> **DOCUMENT SEGMENT**

►

Ocular involvement of MC presents with round, small, hard papules on the eyelids. The virus proliferates in epithelial cells. After the lesions reach about 3-5 mm in diameter, a central depression forms due to the cellular damage mechanism and they typically develop the appearance of whitish lesions filled with caseous material and having a dimple or pit in the center.7,8 Although the diagnosis is made clinically when these characteristic MC lesions are evident on the lids, half of patients cannot be diagnosed at the first examination. Charteris et al.8 examined the clinical and immunopathologic features of 35 MC cases and found that only 60% of the patients were diagnosed at the time of initial presentation. Histopathologic sections showed increased numbers of T lymphocyte cells and macrophages in the epidermis and dermis around the molluscum lesion.

◄

> **EXCERPTED DATA**
►

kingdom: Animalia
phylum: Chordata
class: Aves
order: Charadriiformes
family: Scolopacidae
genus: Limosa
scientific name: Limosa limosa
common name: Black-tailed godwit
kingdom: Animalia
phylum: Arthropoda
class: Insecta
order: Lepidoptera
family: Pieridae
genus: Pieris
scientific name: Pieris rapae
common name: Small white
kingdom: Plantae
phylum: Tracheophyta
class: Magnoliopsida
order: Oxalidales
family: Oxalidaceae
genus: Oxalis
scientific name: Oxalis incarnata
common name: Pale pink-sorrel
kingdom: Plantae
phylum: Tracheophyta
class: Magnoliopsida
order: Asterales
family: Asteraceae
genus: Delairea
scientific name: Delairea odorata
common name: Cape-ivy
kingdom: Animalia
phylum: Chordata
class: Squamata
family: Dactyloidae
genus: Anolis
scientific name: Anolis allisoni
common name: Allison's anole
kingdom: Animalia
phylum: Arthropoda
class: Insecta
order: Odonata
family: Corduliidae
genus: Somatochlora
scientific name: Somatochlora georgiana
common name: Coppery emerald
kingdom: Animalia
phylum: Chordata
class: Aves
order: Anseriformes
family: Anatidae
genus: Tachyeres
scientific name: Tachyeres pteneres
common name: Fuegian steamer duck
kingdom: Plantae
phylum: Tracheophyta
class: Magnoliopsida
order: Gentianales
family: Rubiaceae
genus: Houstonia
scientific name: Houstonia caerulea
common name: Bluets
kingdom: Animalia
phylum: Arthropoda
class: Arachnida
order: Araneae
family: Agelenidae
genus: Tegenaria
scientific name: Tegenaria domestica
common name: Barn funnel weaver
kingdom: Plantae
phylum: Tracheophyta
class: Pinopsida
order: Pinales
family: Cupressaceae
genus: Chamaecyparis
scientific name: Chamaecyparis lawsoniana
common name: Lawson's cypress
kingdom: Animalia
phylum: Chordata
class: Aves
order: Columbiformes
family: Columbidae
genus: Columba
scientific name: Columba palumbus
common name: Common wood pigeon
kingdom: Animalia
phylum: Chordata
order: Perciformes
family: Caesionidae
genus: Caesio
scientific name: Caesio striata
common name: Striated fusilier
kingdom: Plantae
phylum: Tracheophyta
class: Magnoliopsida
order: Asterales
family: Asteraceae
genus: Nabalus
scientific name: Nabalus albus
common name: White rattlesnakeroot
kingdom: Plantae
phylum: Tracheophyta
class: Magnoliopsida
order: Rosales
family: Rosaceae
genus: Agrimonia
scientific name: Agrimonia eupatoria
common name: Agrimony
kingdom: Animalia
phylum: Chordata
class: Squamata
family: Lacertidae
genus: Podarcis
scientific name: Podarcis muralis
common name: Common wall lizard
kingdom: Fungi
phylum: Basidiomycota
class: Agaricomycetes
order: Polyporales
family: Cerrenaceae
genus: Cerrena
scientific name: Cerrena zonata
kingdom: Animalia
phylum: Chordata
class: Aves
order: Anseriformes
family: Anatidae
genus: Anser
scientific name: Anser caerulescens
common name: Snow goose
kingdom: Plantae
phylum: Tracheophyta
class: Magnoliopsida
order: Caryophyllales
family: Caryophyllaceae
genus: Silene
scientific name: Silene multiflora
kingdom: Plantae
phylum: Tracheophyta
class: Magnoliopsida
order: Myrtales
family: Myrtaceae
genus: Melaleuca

◄

Continue the passage on molluscum contagiosum of the eyelids, starting right after its last sentence. None of the material is needed.

> **ANSWER TO THIS EXERCISE**
The molluscum cotagiosum may have to be differentiated from conditions like trichoepithelioma, basal cell carcinoma, ectopic sebaceous gland, syringoma, hidrocystoma, keratoacanthoma (molluscum sebacecum) and warty dyskeratomia 9  However typical umbilication is a clue for diagnosis of molluscum contagiosum. In case of uncertain diagnosis histopathological examination helps. In molluscum contagiosum, epidermis is hyper plastic, hypertrophied. It extends into dermis and projects above skin surface. 10

Surgical techniques include cryotherapy with liquid nitrogen, cauterization, needle aspiration, photodynamic therapy, and various laser therapies.11 Silver nitrate, phenol, and trichloracetic acid are used as chemical agents, while treatment options for immunocompromised patients with refractory lesions include topical cidofovir (5%), intralesional or systemic interferon, imiquimod cream (5%), salicylic acid, glycolic acid, tretinoin, tazarotene, 5% sodium nitrate, podophyllotoxin, liquefied phenol, cantharidin, potassium hydroxide, 1% adenine cream, and oral cimetidine. Eyelid scarring, depigmentation, and eyelash loss may occur after these treatments. Karabulut et al.12 reported dramatic improvement in dense eyelid lesions with only physical drainage in an immunocompetent pediatric patient with MC. Weller et al.13 compared esthetic appearance after chemical ablation with phenol versus emptying the lesion by squeezing and reported that although there was no significant difference, phenol treatment caused more scarring.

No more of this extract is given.